Choosing a NetFlow Analyzer or Collector
The table below shows a summary of each of these options.
|1. SolarWinds Real-Time NetFlow Analyzer||Free Download||Windows||SOHO|
|2. SolarWinds NetFlow Traffic Analyzer||Free Trial||Windows||SMB to large enterprises|
|3. Paessler PRTG||Free Trial|
For-cost tool with free starter edition for small shops
|Windows||SMB to large enterprises|
|4. ManageEngine NetFlow Analyzer||Free Trial|
For-cost tool with free starter edition for small shops
|Windows, Linux||SMB to large enterprises|
|5. Nprobe and ntopng||For-cost (unless non-profit)||Windows, Linux||SMB to large enterprises|
|6. Plixer Scrutinizer||For-cost tool with free starter edition for small shops||Hardware appliance, Windows or Linux VM, SaaS||SMB to large enterprises|
|7. Nagios XI and Core||Free open-source tool, or for-cost tool with support/enhancements||Linux, or on Windows in a VM appliance||SMB to large enterprises|
|8. Kentik Detect||For-cost tool||SaaS||SMB to large enterprises|
|9. WhatsUp Gold||For-cost tool with free starter edition for small shops||Windows||SMB to large enterprises|
|10. Roll your own||Components, paid or free open source||Varies||SMB to large enterprises|
Multiple excellent tools for network monitoring and traffic analysis are available. Small organizations have an array of free choices, and large or growing organizations have many for-cost options.
In recent years, open-source solutions have become widely implemented for many types of networking software and also for business and network security applications. A benefit of open source projects is that anyone can read the code that drives the software. By that inquiry, you can be sure that there is no malicious code hidden inside the program.

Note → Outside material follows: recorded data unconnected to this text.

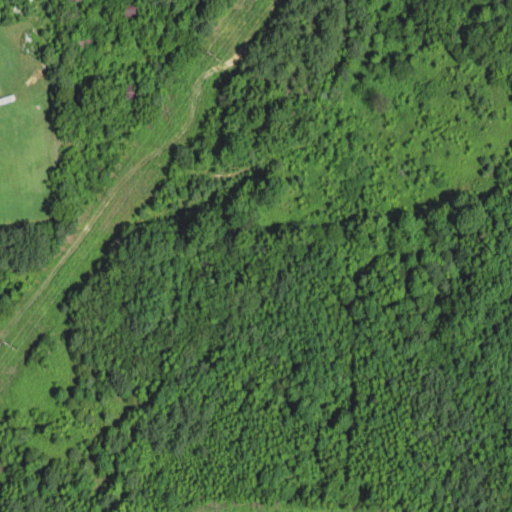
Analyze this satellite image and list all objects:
building: (129, 10)
building: (88, 41)
power tower: (218, 55)
road: (21, 86)
building: (129, 92)
power tower: (15, 340)
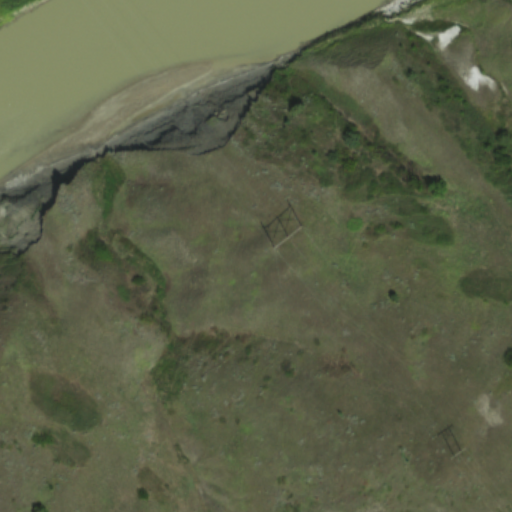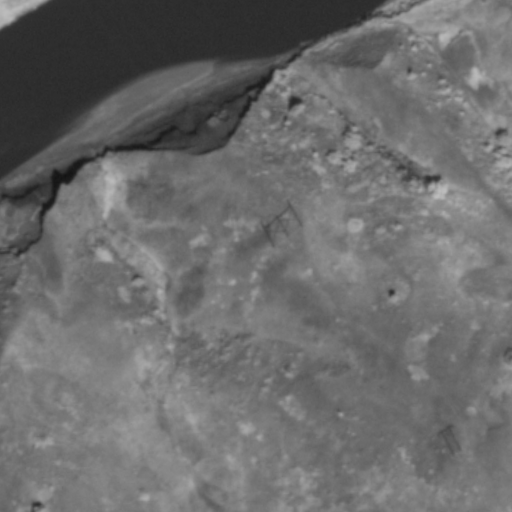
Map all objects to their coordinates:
river: (77, 41)
power tower: (295, 239)
power tower: (459, 456)
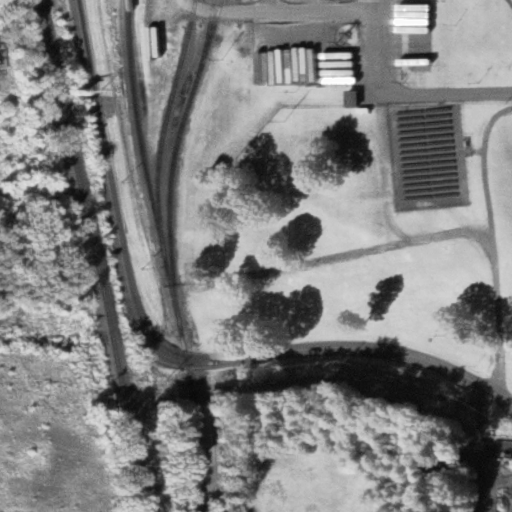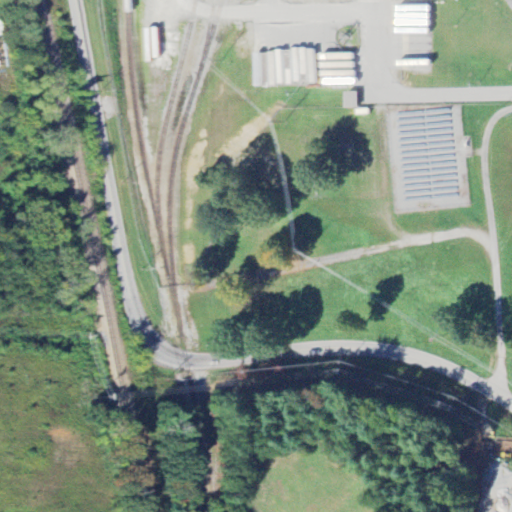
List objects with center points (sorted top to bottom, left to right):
railway: (208, 37)
road: (401, 93)
building: (353, 101)
railway: (162, 131)
railway: (171, 164)
railway: (95, 254)
railway: (164, 256)
road: (159, 350)
power substation: (493, 489)
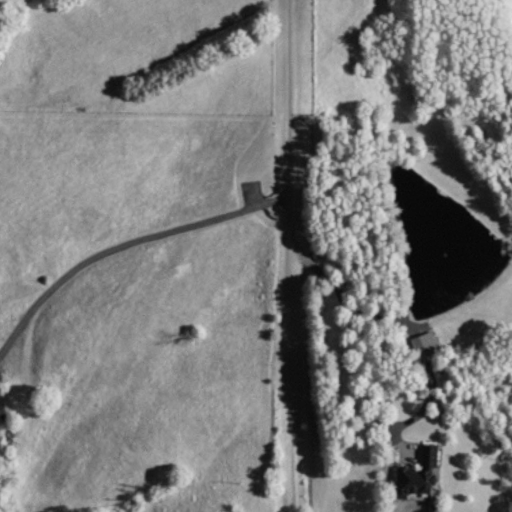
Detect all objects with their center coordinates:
road: (129, 237)
road: (294, 244)
building: (424, 473)
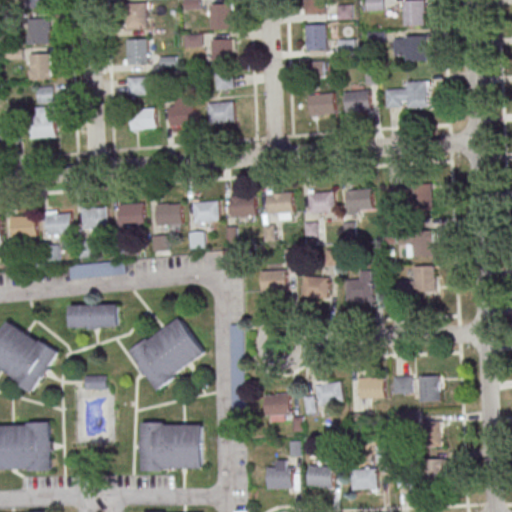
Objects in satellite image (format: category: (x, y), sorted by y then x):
building: (37, 4)
building: (375, 5)
building: (315, 7)
building: (315, 7)
building: (414, 12)
building: (345, 13)
building: (137, 15)
building: (136, 16)
building: (220, 16)
building: (222, 16)
building: (40, 30)
building: (38, 32)
building: (317, 36)
building: (317, 37)
building: (348, 46)
building: (346, 47)
building: (411, 48)
building: (138, 51)
building: (222, 51)
building: (223, 52)
road: (445, 63)
building: (41, 66)
building: (40, 67)
road: (288, 68)
building: (317, 68)
road: (109, 76)
road: (72, 77)
road: (269, 78)
building: (223, 81)
building: (139, 85)
road: (91, 86)
building: (45, 94)
building: (410, 95)
building: (358, 101)
building: (359, 101)
building: (322, 104)
building: (322, 105)
building: (183, 111)
building: (222, 111)
building: (183, 112)
building: (221, 112)
building: (143, 119)
building: (144, 119)
building: (45, 121)
building: (42, 125)
building: (6, 128)
building: (5, 129)
road: (237, 159)
road: (276, 175)
building: (422, 196)
building: (359, 200)
building: (361, 200)
building: (322, 202)
building: (280, 203)
building: (322, 203)
building: (243, 205)
building: (282, 205)
building: (244, 206)
building: (207, 210)
building: (206, 212)
building: (131, 214)
building: (132, 214)
building: (169, 214)
building: (170, 214)
building: (94, 218)
building: (96, 218)
building: (60, 222)
building: (59, 224)
building: (24, 226)
building: (23, 227)
building: (0, 228)
building: (311, 230)
building: (311, 230)
building: (349, 230)
building: (268, 233)
building: (232, 235)
building: (197, 240)
building: (197, 241)
building: (420, 243)
building: (160, 244)
building: (123, 245)
building: (85, 249)
building: (50, 254)
road: (480, 256)
building: (335, 257)
building: (274, 280)
building: (418, 281)
building: (316, 286)
building: (364, 287)
building: (94, 315)
building: (94, 316)
road: (227, 329)
road: (383, 337)
building: (169, 353)
building: (169, 353)
building: (25, 355)
building: (24, 357)
building: (238, 366)
building: (95, 382)
building: (403, 385)
building: (372, 387)
building: (430, 388)
building: (331, 392)
building: (278, 406)
building: (434, 433)
road: (507, 444)
building: (26, 446)
building: (26, 446)
building: (172, 446)
building: (173, 446)
building: (436, 471)
building: (280, 474)
building: (321, 476)
building: (365, 478)
road: (56, 501)
road: (82, 506)
road: (112, 506)
building: (201, 511)
building: (241, 511)
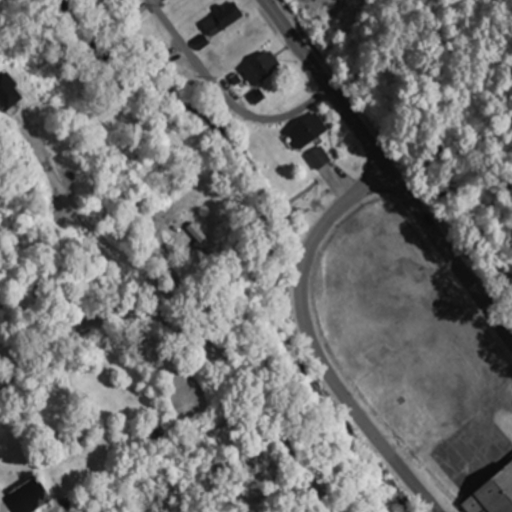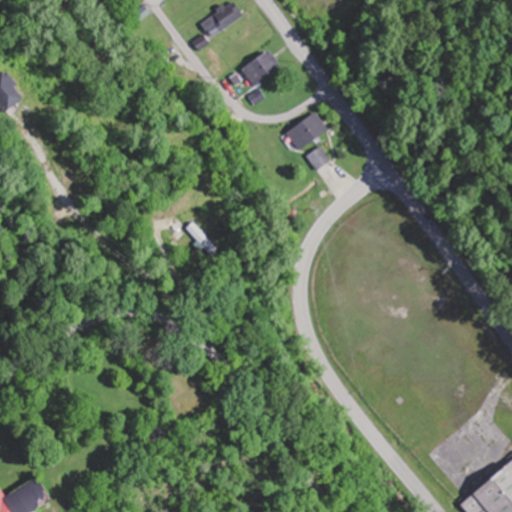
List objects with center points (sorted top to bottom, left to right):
building: (142, 13)
building: (220, 19)
building: (163, 61)
building: (259, 67)
road: (224, 93)
building: (7, 95)
building: (305, 130)
building: (255, 140)
building: (318, 158)
road: (387, 170)
road: (334, 217)
building: (201, 238)
road: (195, 338)
road: (351, 405)
building: (21, 498)
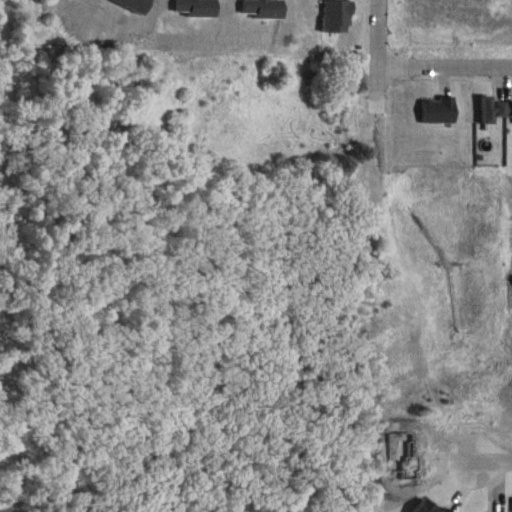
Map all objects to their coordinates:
road: (375, 62)
road: (444, 65)
building: (496, 108)
road: (492, 460)
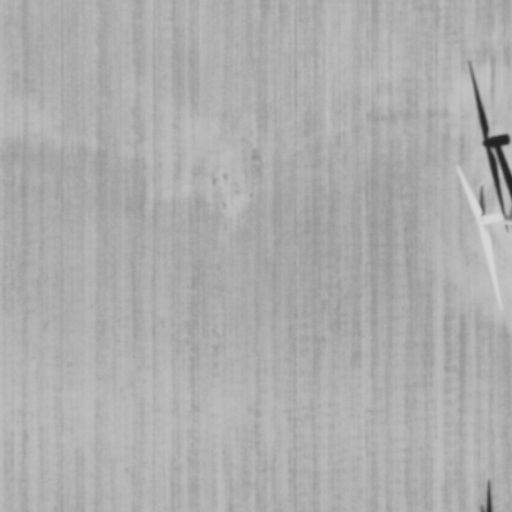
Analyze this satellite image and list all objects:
wind turbine: (500, 225)
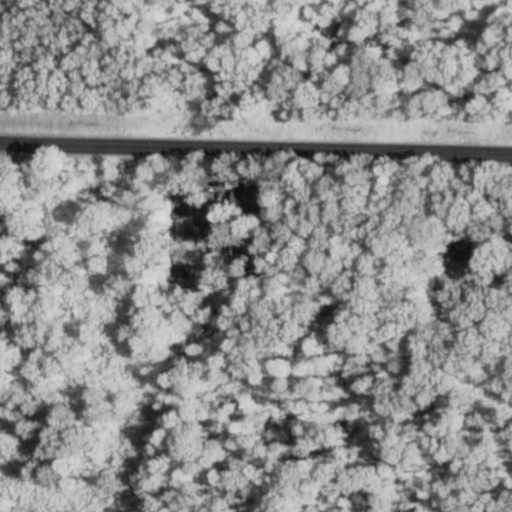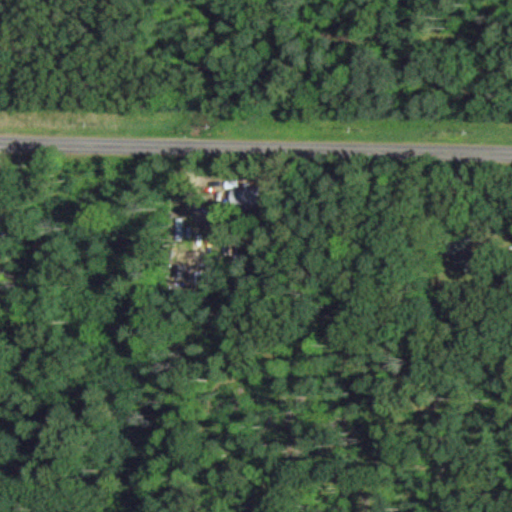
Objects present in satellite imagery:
road: (255, 144)
building: (258, 193)
building: (469, 250)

Usually, open-source projects are maintained by volunteers. The benefit of enthusiast-developed software is that it can be given away for free. The downside of this setup is that the free tools aren’t professionally managed and can contain bugs. The lack of income of free software means that the organizations that maintain it don’t have the funds to keep up with security standards or fix problems with the code.
When you consider using open source software for network monitoring and analysis, check out the packages that interest you and test them thoroughly before you commit the network to it. Consider paying for network analysis tools in order to get guaranteed performance and also support from the commercial organizations that provide that paid software.
Anyone who wants to contribute the effort to learn has a toolbox of powerful components that you can use to roll your own solution. Your final choice depends on the size and complexity of your network, the expertise you bring (or want to develop), and how you expect your network to evolve in the future.
Netflow Collector & Analyzer Tools FAQs
What is the difference between SNMP and NetFlow?
The Simple Network Management Protocol (SNMP) and NetFlow are two standards for querying network equipment.
SNMP is more usually used to check on the performance of network equipment, while NetFlow enables the gathering of information about the network traffic that passes through the device.
What is the best ntopng alternative?
The free ntopng is a packet capture tool that enables header data to be sorted and grouped in order to gain statistics on network traffic. Wireshark is a good alternative that is free to use and has basic packet sorting and header analysis capabilities in its data viewer.
How do I change the MySQL port in NetFlow Analyzer from 13310?
NetFlow Analyzer is a tool provided by ManageEngine. In order to change the MySQL port used by the tool from 13310 to another port, you need to edit the mysql-ds.xml file, which is found in the /server/default/deploy directory. Look for the line jdbc:mysql://localhost:13310/netflow and change that 13310 to the number of the port that you want to use.